We will give a short tutorial on the DPG method emphasizing the main points and illustrating them with numerical examples. Here is a few of them:

- The DPG method is a minimum-residual method with the residual evaluated in a dual norm.
- The method can be interpreted as a Petrov-Galerkin method with optimal test functions (realizing the \(\text{sup}\) in the \(\text{inf}\)-\(\text{sup}\) condition).
- The optimal test functions are computed on the fly by inverting approximately) the Riesz operator corresponding to the test space.
- With broken test spaces and norms capable of localization, the inversion is done element-wise, i.e., the optimal test functions are computed within the element routine. This is more expensive then for the standard finite element method but it is compatible with the standard finite element technology.
- The main price paid for the localization is the presence of additional unknowns: traces and fluxes. Compared with standard conforming finite element methods or discontinuous Galerkin methods capable of hybridization, the number of (non-local) unknowns doubles and it is of the same range as for discontinuous Galerkin methods. Contrary to discontinuous Galerkin methods based on numerical flux, the flux enters as an additional unknown in the DPG method.
- The method can be interpreted as a preconditioned least squares method. The stiffness matrix is Hermitian and positive-definite but its condition number is the same as for standard finite elements.
- The formulation based on a first-order system is very natural but not necessary. You can wish with the second-order equation if you wish. The key point is to break the test functions.

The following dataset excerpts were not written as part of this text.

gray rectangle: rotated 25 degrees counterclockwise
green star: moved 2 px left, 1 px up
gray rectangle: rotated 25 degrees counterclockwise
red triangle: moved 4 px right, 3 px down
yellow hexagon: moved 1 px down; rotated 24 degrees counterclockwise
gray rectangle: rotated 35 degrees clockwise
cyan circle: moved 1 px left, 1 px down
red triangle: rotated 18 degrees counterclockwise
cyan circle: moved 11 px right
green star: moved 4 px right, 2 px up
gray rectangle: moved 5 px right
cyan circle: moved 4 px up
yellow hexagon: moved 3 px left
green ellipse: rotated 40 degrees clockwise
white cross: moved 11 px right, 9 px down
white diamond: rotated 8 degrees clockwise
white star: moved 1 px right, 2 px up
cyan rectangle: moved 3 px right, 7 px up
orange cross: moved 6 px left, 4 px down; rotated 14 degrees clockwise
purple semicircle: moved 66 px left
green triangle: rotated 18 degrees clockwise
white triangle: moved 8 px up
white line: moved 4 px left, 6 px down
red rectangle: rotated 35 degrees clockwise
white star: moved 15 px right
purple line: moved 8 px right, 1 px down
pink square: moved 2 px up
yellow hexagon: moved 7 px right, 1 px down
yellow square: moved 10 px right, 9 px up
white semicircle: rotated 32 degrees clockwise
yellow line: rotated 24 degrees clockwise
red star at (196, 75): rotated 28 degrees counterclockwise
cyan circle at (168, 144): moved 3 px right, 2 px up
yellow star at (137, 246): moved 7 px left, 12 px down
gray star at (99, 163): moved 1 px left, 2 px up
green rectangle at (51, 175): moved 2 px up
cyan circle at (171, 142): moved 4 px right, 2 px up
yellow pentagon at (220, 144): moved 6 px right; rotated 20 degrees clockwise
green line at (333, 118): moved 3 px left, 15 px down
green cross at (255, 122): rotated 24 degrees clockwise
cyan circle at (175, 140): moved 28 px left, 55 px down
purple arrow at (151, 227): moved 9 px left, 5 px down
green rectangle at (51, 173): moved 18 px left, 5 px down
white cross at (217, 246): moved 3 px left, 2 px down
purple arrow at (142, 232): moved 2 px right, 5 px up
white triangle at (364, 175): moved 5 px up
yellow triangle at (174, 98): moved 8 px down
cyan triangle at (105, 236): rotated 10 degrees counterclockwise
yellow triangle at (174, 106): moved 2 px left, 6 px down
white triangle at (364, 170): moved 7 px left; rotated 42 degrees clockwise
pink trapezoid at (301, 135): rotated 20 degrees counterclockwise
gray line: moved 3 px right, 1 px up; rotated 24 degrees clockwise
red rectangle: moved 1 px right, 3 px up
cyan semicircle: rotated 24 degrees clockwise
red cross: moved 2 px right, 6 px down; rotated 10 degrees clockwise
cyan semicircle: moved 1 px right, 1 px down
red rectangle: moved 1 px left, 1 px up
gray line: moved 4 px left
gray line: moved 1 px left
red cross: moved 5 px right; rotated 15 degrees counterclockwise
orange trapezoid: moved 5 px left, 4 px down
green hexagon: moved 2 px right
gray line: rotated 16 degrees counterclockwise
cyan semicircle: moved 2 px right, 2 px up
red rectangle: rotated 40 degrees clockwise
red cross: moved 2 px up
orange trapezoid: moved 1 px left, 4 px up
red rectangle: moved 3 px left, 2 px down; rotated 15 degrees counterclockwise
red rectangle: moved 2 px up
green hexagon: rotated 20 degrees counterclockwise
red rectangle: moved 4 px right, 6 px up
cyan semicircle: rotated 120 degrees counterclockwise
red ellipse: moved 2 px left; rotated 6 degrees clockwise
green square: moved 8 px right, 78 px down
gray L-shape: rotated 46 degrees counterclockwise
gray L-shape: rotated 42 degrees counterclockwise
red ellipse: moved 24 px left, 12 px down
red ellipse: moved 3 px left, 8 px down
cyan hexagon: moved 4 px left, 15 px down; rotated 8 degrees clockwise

- There is nothing exotic about the ultra-weak variational formulation behind the DPG method. If the operator is well posed in the \(L^2\) sense (the operator is \(L^2\) bounded below), the ultra-weak variational formulation is also well posed with the corresponding \(\text{inf}\)-\(\text{sup}\) constant being of the same order.
- With the use of optimal test functions, the issues of approximation and stability are fully separated. This is illustrated by using hp-adaptivity.
- The method is especially suited for singular perturbation problems, e.g., convection-dominated diffusion, high wave number wave propagation, and elasticity for thin-walled structures. For problems of this type, one can systematically design a test norm to accomplish robustness, i.e., a stability uniform in the perturbation parameter.
- If you have a hybrid finite element code, converting it to a DPG code is very easy.
- The methodology extends to nonlinear problems. We will show examples for compressible Navier-Stokes equations.